Consequently, for a decade-and-a-half now I’ve been a serious reading campaigner. Now, not only have I grown further fierce in campaigning for people to love reading, my wife and I have stepped up by stepping down. What I mean by that is, we’ve enhanced our campaign but decided to go further down to the age where humans are most pliable: childhood. And we began with our own seven children. This is the philosophy behind Perbi Cubs Library Services. You may find the story behind Perbi Cubs here.
But being a reading enthusiast, let alone champion, hasn’t always been so. I used not to like reading, at all! Then two statements hit me hard and totally shifted my paradigm, absolutely altering my way of thinking.
THE ‘RACIST’ & ‘TREMENDOUS’ STATEMENTS THAT CHANGED EVERYTHING
The first statement, I randomly encountered on the internet. I was but a youth then. As I confess in my book READ!, “I was so angry my intestines could have gushed out. If I were light skinned my face would’ve turned tomato-red instantaneously. Yet deep, very deep down my heart I knew there was a truth in this almost racist statement glaring at me from the computer screen.” This is what it said: “THE BEST WAY TO HIDE SOMETHING FROM BLACK PEOPLE IS TO PUT IT IN A BOOK!” Ah! Upsetting! Yet in many ways this is true, I’m ashamed to admit: We don’t read!
The other paradigm-knocking statement was Charlie ‘Tremendous’ Jones’ rather prophetic pronouncement: “You will be in five years where you are today except for the people you meet and the books you read.”
These two statements turned my life around to not only become a voracious reader and prolific writer, but an advocate of the same!
WHAT IS READING?
We all have read (or even still reading even right now) academic or technical texts to pass an exam or for promotion, for professional growth etc.

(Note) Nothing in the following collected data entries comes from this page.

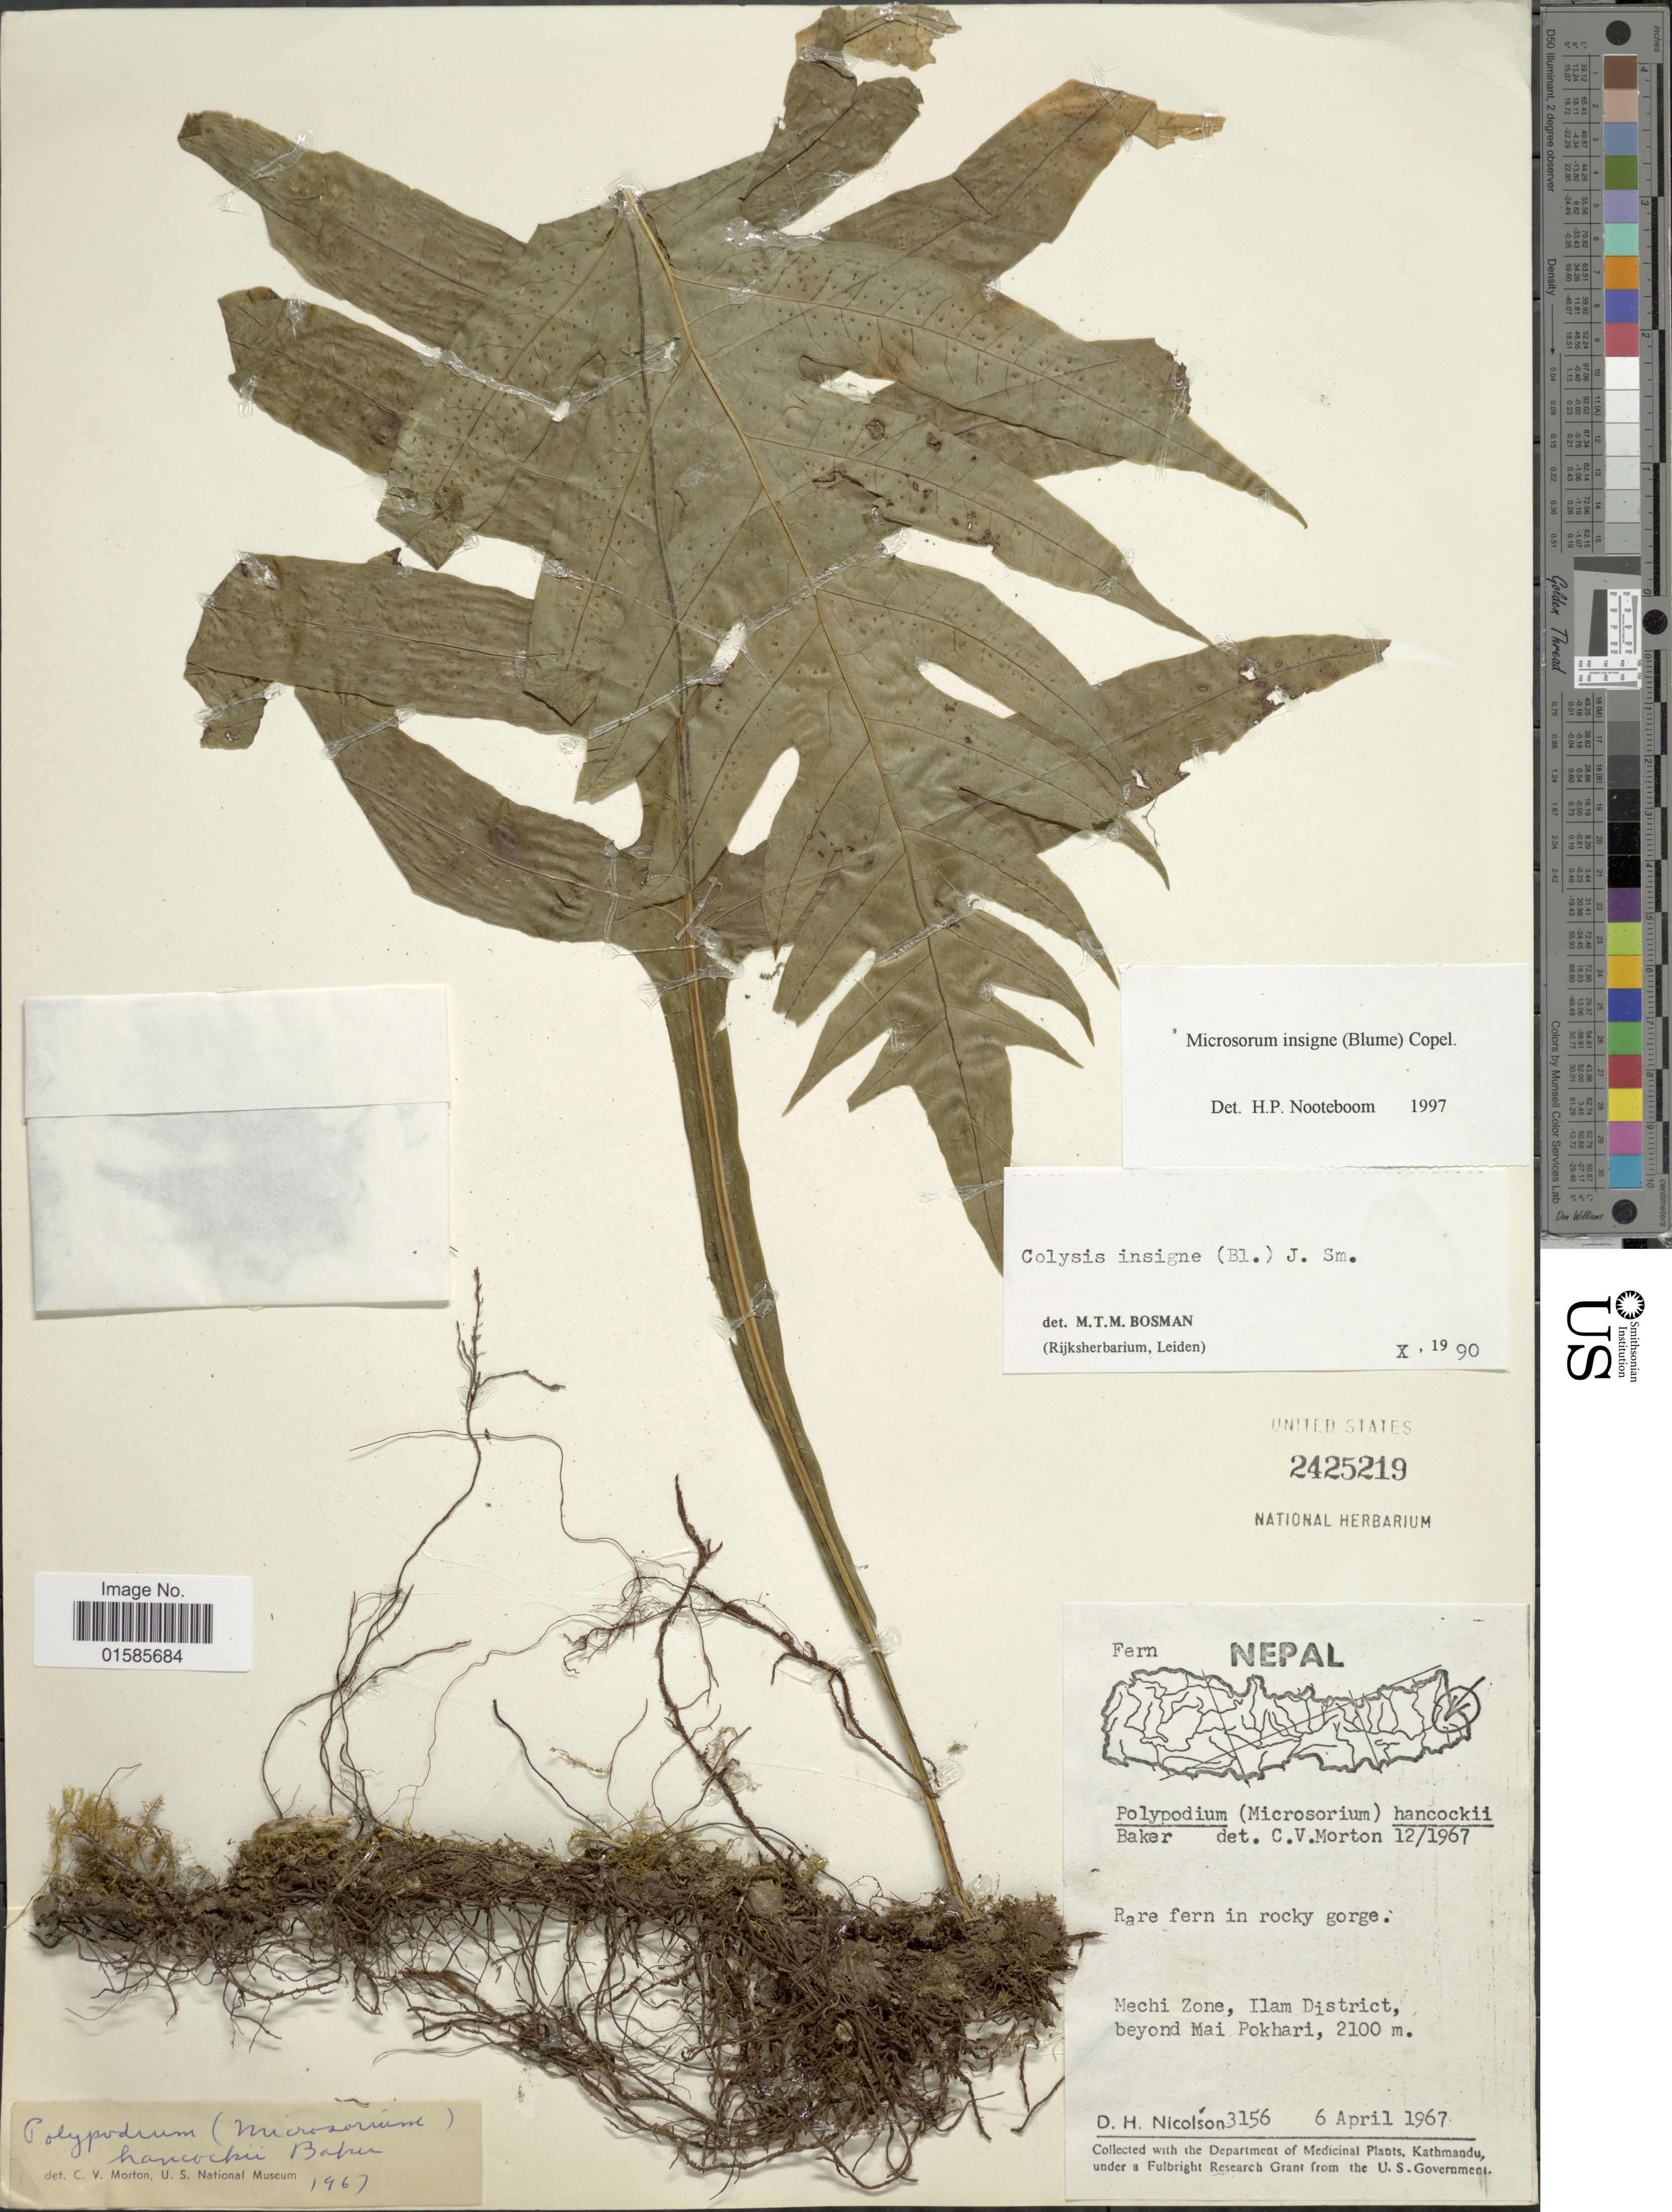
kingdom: Plantae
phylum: Tracheophyta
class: Polypodiopsida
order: Polypodiales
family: Polypodiaceae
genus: Microsorum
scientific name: Microsorum insigne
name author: (Blume) Copel.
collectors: D. H. Nicolson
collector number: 3156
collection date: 1967-04-06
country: Nepal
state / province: Mechi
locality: Mechi Zone, Ilam District, beyond Mao Pokhari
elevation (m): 2100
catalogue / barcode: US 2425219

That is not what I mean by my read campaign. When I speak of reading I mean leisure reading. Also known as “recreational reading, pleasure reading, free voluntary reading, and independent reading,” it is “independent, self-selected reading of a continuous text for a wide range of personal and social purposes. It can take place in and out of school, at any time” (International Reading Association).
Samuel Johnson shares the following sentiments: “A man ought to read just as inclination leads him; for what he reads as a task will do him little good.” I get him. Leisure reading must be voluntary and pleasurable–not just a chore–if it is to benefit us maximally.
WHY MANY ARE SCHOOLED BUT STILL “ILLITERATE”
Several of us who have learnt “ABCD…” and can practically function simply do not read. In my book READ!, first published in 2005, here’s my thesis: If you know how to read and you don’t, you are no different from the illiterate! The bottom line is the same: you both don’t read! That’s why the subtitle of the book is “You are an “illiterate” if you can read but don’t.” Many years ago Mark Twain put the same idea this way: “The man who does not read good books has no advantage over the man who cannot read them.”
CONCLUSION
If it’s any comfort to you, a guy who used not to like reading today reads several books at the same time! Even further, I’ve acquired this new habit of writing several books at the same time too! Something you need for your future to happen is hidden in a book near you. As they say at Perbi Cubs, “success is just a book away.” And it’s true. If you don’t believe Perbi Cubs or Charlie ‘T’ Jones, take it from me.